Australia's banking watchdog has flagged concerns about commercial property lending, issuing a warning about lending standards falling at Australian and overseas banks.
In its review of commercial property lending over 2016, Australian Prudential Regulation Authority’s (APRA) review revealed that "the ability of the Board and senior management to fully understand and challenge the risk profile of lending has often been hampered by inadequate data, poor monitoring and incomplete portfolio controls".
APRA said it expects ADIs to "improve their capabilities in this area, and has written to individual ADIs with specific requirements in these areas," the report said.
Banks were falling "well short of expectations" in their portfolio controls for commercial property, it said.
In current market conditions, the report said it was important that the Boards of ADIs were conscious of the settings for underwriting standards and portfolio controls, and in a position to "challenge as appropriate".
A key finding from the review was that many participating ADIs fell well short of expectations regarding portfolio controls for commercial property. This has been in part driven by an underinvestment in information systems, leading to challenges in extracting portfolio data. Ready availability of detailed and reliable transaction level data, appropriately aggregated, is a key component in obtaining a sound and complete understanding of the risk profile of the commercial property portfolio.
Deficiencies in data hamper an ADI’s ability to implement and monitor underwriting standards and portfolio controls.
The regulator also highlighted that banks should to be more careful about their loan-to-value ratios in light of recent strong growth in asset prices.

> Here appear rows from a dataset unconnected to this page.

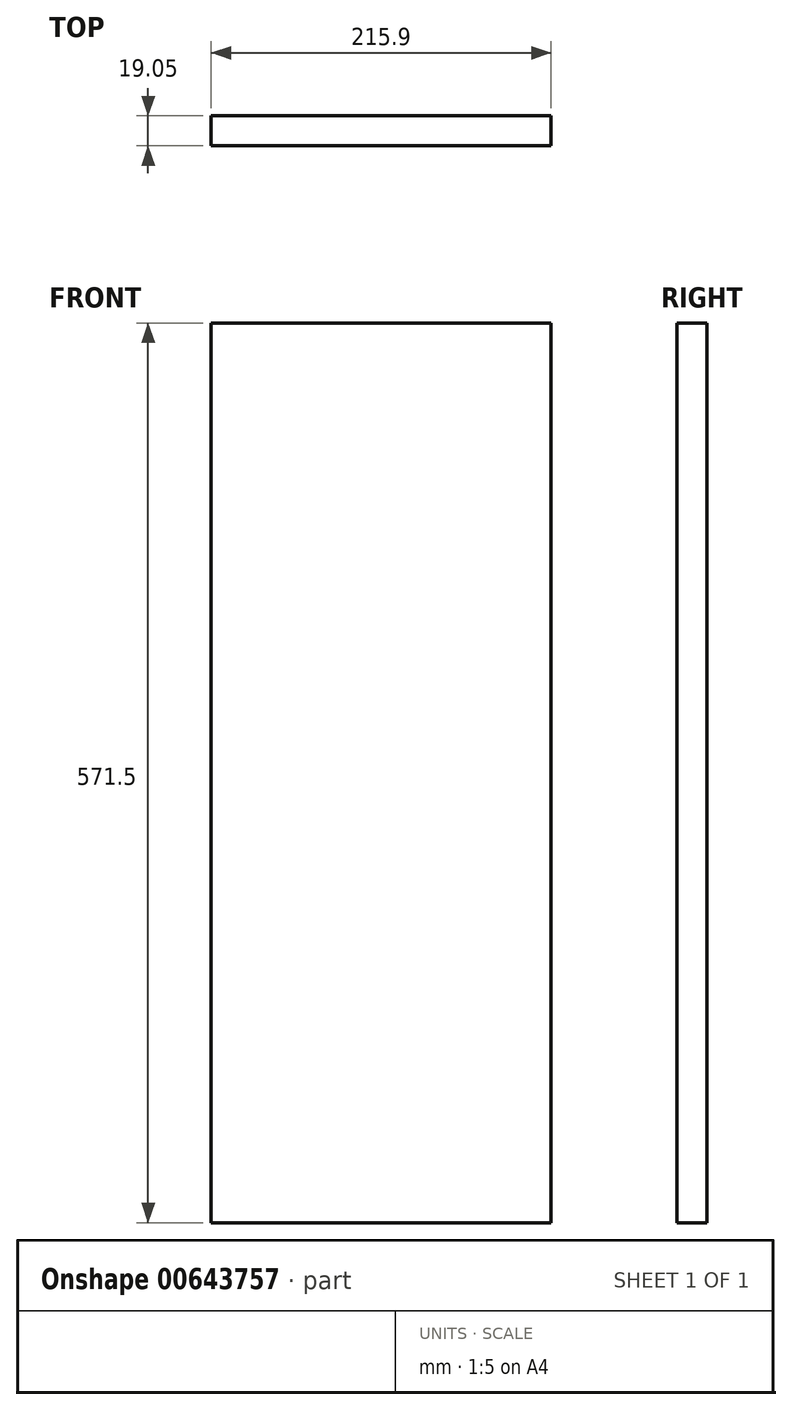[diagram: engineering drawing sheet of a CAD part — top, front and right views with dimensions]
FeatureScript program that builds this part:
annotation { "Feature Type Name" : "Feature", "Feature Type Description" : "" }
export const myFeature = defineFeature(function(context is Context, id is Id, definition is map)
    precondition{}
    {
        {
            var Q0;
            Q0=qCreatedBy(makeId("Front.planeOp"),FACE);
            var sketch = newSketch(context, id + "F0", { "sketchPlane" : qUnion([Q0])});
            skLineSegment(sketch, "E0.bottom", {"start": v(0, 0) * mm, "end": v(215.9, 0) * mm});
            skLineSegment(sketch, "E0.top", {"start": v(0, 571.5) * mm, "end": v(215.9, 571.5) * mm});
            skLineSegment(sketch, "E0.left", {"start": v(0, 0) * mm, "end": v(0, 571.5) * mm});
            skLineSegment(sketch, "E0.right", {"start": v(215.9, 0) * mm, "end": v(215.9, 571.5) * mm});
            skSolve(sketch);
        }
        {
            var Q0;
            Q0=makeQuery(id+"F0.imprint","IMPRINT",FACE,{"disambiguationData":[TD([[makeQuery(id+"F0.imprint","IMPRINT",EDGE,{"derivedFrom":sQuery(id+"F0.wireOp",EDGE,"E0.bottom")}),1.0]])]});
            extrude(context, id + "F1", {"entities" : qUnion([Q0]), "depth" : 19.05 * mm, "offsetDistance" : 25.4 * mm});
        }
    });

It warned banks about mezzanine debt and quasi equity that developers they were lending to had taken on, as well as refinancing risk and settlement risk, particularly from foreign purchasers.
Residential Development Lending
Sponsors to contribute sufficient equity: A number of ADIs noted an increasing awareness of the use of mezzanine debt / quasi equity from third parties and reliance on material uplifts in land valuations to reduce the size of a sponsor’s contribution of ‘hard equity’. APRA expects ADIs ensure a sufficient level of ‘hard equity’ is at risk from sponsors.
Presale quality and coverage: In the past year, some ADIs have tightened underwriting criteria for presales coverage following market concerns with regard to settlement risk. ADIs are now generally requiring qualifying presales equivalent to at least 100 per cent Australian Prudential Regulation Authority 3 of committed debt and have tightened the proportion of qualifying presales permitted to foreign purchasers.
However, there was still scope for improvement in a number of ADIs’ policies on what constituted a qualifying presale, and the thoroughness of analysis of presales achieved for particular transactions was sometimes lacking.
Need to consider end product, location and quality: The consideration of potential marketability issues for properties, such as being poorly located, small apartments lacking in amenities and/or suffering from design issues, was not always evidenced in transaction analysis.